Fiber, genes and the gut microbiome: Study reveals possible triggers for inflammatory bowel disease

Abdominal pain, diarrhea, weight loss—these and the other symptoms of inflammatory bowel disease (IBD) can be disruptive and debilitating. And while scientists have figured out that IBD has a genetic component, not everyone with a family history develops the disease. To date, the environmental triggers for Crohn's disease and ulcerative colitis, known together as IBD, remain largely unknown.

A new U-M study finds a complex interplay between diet, genes, and the gut microbiota that could explain why IBD develops. Led by the labs of Eric Martens, Ph.D. and Mahesh Desai, Ph.D. and first authors Gabriel Pereira, Ph.D., Marie Boudaud, Ph.D. and their colleagues, the newest study builds on previous work that found that a low fiber diet led to a proliferation of mucin degrading bacteria—bacteria that thrive by eating the mucus lining of the intestine.

IBD genes

In some people, genetic loss of a cytokine—a protein that affects the immune system—known as interleukin-10 (IL-10) or its receptor, leads to the early onset of IBD in infants and children. The new study set out to examine this genetic connection more closely, using mice with the same immune alteration.

While some of these mice spontaneously developed inflammation in their intestinal tracts as well, the level of severity varied and appeared to be made worse by the presence of certain bacteria and a low-fiber diet. In fact, mice bred to lack any bacteria had no evidence of disease.

The team found they could turn up or down inflammation by adjusting the presence or absence of a model human gut microbiome and the dietary fiber content for their mouse models. What's more, the inflammation triggered by fiber-free diets appeared to increase in reaction to the increased abundance of mucin-degrading bacteria Akkermansia mucinphila and Bacteroides caccae.

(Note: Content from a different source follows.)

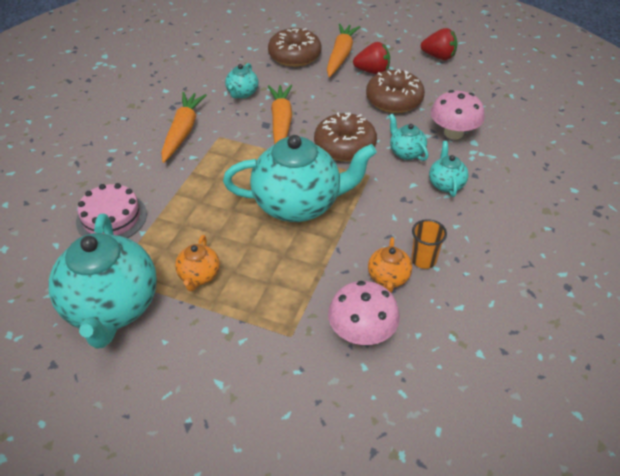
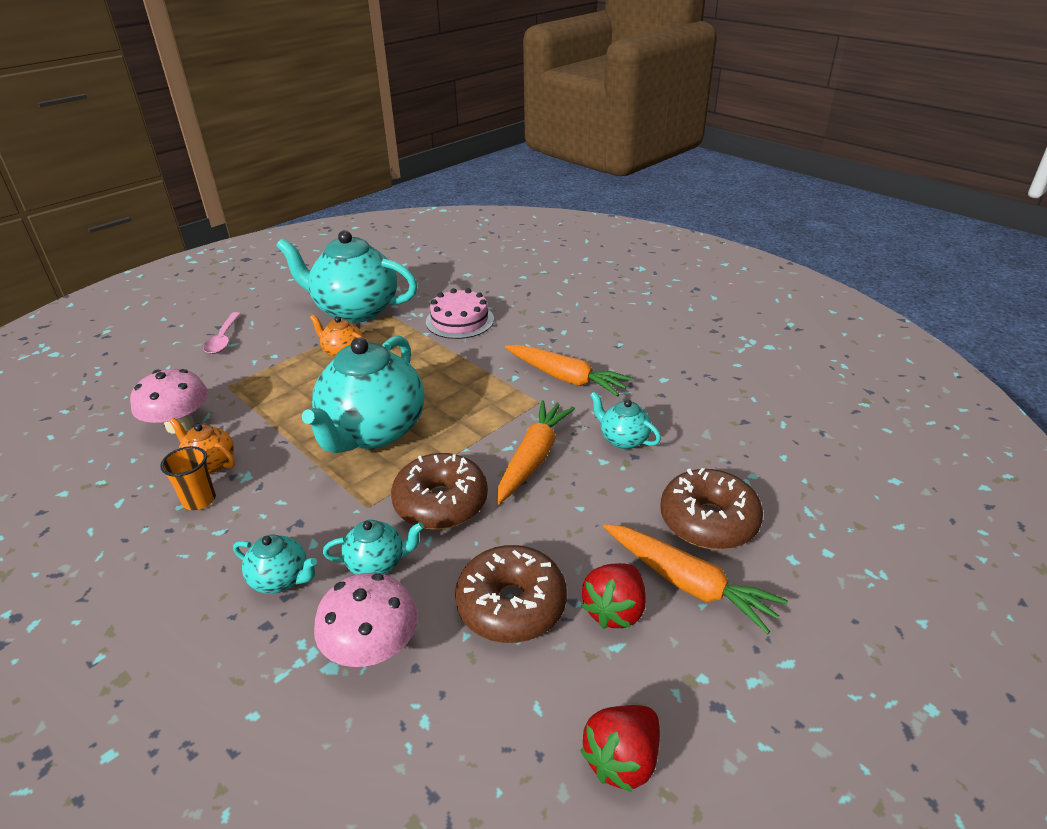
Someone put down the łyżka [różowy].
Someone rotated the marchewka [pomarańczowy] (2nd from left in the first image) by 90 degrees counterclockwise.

"These bacteria start foraging on the mucus layer for nutrients, reducing its thickness and barrier function and bringing microbes just 10–100 microns closer to the host tissue. That was enough in the context of the mice with IBD genetics to make them sick," said Martens, professor of microbiology and immunology at U-M Medical School.

Diet effects

On the other hand, feeding the mice a fiber-rich diet prevented inflammation from developing, and even returning mice fed low fiber to a high fiber diet led to a peak in inflammation followed by a decline, suggesting fiber can reverse the deleterious effects of mucus erosion on inflammation.

But ironically, IBD, especially in children, is often treated with a formula-based diet called exclusive enteral nutrition (EEN), which lacks fiber. Despite a lack of fiber, this diet does result in reduced inflammation in people for reasons unexplained.

To answer why, the team dried down the formula to administer it to the mice with IBD genetics. Interestingly, these mice had varying levels of inflammation following the diet, with some experiencing considerably less inflammation than the mice fed the fiber-free diet, even though the EEN diet also reduced mucus thickness.

The team then discovered that elevated amounts of a single branched-chain fatty acid, isobutyrate, were elevated in EEN-fed mice and might suppress inflammation. Isobutyrate is produced through fermentation by some bacteria in the gut. "It seems one of the ways these exclusive enteral nutrition diets could possibly work in people is by triggering certain bacteria to make beneficial metabolites," said Martens.

Spurred by these findings, the team plans to further interrogate how diet and bacteria interact to improve therapies for pediatric IBD, as well as answer how to potentially reverse or prevent the onset of these diseases by manipulation of these environmental triggers.

"Our findings suggest a potential new path for treating IBD. By tailoring specific dietary interventions to influence gut microbiome function, we may be able to manipulate these bacterial communities to alleviate inflammation," said Pereira.

The research is published in the journal Cell Host & Microbe.